For one of my homework questions we were given a 16-puzzle and we had to find out if it is solvable; and then solve it. My 16-puzzle is
\begin{array}{|c|c|c|c|}\hline 1&2&3&4\\\hline 5&6& &11\\\hline 10&9&7&8\\\hline 13&14&15&12 \\\hline \end{array}
Now, I know all about parity of permutations and all that. I find the number of inversions. That'll be
$$ 0 + 0 + 0 + 0 + 0 + 0 + 4 + 3 + 2 + 0 + 0 + 1 + 1 + 1 +0 = 12 $$
Even. So this 16-puzzle can be solved. My confusion comes from when I slide my 7 tile upwards creating \begin{array}{|c|c|c|c|}\hline 1&2&3&4\\\hline 5&6&7&11\\\hline 10&9& &8\\\hline 13&14&15&12\\\hline \end{array}
Now if I check the number of inversions I get
$$ 0+0+0+0+0+0+0+3+2+1+0+1+1+1+0=9 $$
Which is odd. That shouldn't be possible though. Did I do something wrong?

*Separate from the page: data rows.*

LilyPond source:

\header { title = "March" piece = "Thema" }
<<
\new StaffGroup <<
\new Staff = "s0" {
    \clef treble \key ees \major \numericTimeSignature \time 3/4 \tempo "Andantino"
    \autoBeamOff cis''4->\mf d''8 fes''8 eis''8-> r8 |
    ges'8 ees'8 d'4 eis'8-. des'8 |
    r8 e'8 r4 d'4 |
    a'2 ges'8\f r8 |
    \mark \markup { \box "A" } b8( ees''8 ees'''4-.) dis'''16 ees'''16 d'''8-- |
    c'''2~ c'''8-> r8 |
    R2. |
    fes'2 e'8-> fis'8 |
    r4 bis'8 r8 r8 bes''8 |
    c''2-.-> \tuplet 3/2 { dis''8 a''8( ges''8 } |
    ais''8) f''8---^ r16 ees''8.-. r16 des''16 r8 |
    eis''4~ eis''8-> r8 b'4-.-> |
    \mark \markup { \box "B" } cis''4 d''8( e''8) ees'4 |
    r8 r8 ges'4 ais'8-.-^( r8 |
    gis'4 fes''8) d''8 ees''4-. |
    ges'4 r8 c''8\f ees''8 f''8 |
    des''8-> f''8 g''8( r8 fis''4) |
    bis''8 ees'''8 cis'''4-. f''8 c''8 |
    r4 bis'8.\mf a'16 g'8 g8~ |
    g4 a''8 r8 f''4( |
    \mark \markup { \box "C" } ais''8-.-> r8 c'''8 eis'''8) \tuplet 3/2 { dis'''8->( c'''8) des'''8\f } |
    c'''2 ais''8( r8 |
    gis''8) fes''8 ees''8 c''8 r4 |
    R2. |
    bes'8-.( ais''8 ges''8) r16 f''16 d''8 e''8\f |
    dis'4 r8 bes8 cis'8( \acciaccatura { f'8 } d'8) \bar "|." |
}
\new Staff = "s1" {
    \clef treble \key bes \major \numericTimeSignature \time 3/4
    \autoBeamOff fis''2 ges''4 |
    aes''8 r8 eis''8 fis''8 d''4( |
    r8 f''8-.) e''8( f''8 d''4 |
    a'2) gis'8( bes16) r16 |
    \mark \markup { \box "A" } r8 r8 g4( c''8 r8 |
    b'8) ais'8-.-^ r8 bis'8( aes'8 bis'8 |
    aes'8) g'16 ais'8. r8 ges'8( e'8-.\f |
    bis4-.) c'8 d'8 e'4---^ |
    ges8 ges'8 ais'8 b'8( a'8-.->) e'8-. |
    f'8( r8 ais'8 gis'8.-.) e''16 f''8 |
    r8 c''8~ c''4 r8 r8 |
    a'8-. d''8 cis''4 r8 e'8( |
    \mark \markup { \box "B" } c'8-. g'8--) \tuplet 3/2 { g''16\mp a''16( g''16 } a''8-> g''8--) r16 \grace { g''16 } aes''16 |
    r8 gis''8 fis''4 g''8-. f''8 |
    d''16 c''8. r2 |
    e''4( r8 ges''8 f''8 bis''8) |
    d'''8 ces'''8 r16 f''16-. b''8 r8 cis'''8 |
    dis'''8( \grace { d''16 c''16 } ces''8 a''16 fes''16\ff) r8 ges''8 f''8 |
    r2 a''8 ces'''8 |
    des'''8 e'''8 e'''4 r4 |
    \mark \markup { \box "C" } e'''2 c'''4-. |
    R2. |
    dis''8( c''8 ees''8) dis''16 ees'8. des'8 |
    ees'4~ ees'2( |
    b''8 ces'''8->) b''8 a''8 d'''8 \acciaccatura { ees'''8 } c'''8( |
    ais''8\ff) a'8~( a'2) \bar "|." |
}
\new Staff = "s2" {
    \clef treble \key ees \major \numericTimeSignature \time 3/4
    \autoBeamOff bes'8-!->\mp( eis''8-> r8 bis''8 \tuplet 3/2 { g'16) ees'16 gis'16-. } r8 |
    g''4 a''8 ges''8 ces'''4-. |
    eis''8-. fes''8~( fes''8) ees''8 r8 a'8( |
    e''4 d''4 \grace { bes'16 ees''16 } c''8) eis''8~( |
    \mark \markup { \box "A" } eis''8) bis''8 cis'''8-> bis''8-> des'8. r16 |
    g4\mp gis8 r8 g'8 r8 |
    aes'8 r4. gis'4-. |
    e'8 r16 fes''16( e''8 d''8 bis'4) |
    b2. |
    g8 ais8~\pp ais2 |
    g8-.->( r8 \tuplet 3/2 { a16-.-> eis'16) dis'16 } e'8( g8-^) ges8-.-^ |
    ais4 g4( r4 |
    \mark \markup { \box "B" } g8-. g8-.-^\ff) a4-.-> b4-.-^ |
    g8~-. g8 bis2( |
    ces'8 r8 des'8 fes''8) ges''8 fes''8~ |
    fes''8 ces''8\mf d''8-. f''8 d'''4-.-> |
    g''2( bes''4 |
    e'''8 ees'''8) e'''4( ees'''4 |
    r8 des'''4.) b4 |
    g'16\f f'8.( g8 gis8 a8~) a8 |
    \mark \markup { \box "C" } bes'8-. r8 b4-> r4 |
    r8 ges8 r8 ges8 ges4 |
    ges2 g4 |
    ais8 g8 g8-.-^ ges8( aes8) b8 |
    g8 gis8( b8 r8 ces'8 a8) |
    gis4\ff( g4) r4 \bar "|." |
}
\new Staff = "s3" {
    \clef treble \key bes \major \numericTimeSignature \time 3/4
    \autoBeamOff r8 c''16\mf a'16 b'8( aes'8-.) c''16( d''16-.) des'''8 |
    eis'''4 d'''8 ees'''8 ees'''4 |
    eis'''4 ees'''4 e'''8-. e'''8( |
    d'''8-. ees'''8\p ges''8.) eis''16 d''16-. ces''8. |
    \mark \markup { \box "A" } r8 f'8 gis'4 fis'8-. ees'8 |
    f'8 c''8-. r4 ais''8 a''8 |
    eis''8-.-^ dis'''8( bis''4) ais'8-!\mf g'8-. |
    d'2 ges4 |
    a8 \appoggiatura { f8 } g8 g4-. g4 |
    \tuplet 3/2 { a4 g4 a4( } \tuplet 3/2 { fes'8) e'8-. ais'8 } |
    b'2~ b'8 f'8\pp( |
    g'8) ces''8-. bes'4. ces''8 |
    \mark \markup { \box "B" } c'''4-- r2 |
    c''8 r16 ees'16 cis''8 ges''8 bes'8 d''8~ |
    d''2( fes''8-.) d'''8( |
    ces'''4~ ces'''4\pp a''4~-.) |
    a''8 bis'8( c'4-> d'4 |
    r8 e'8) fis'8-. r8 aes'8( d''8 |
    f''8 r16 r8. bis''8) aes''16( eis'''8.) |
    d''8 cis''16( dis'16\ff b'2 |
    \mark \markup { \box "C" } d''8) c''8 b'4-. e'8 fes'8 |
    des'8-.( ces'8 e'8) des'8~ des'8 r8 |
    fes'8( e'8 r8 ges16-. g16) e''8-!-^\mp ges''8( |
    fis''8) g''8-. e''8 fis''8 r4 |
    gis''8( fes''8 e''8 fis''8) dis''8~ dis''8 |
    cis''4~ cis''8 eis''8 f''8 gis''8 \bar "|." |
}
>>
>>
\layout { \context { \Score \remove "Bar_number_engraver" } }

As explained at Wikipedia, you forgot to add the taxicab distance of the empty square from the lower right corner to the parity of the permuation. It's not suprising that the permutation changes parity when you apply a transposition, as a transposition has negative parity. You also forgot to add the number of inversions for the empty square (fictitiously labeled $16$); it just so happens that your move doesn't change the parity of that number.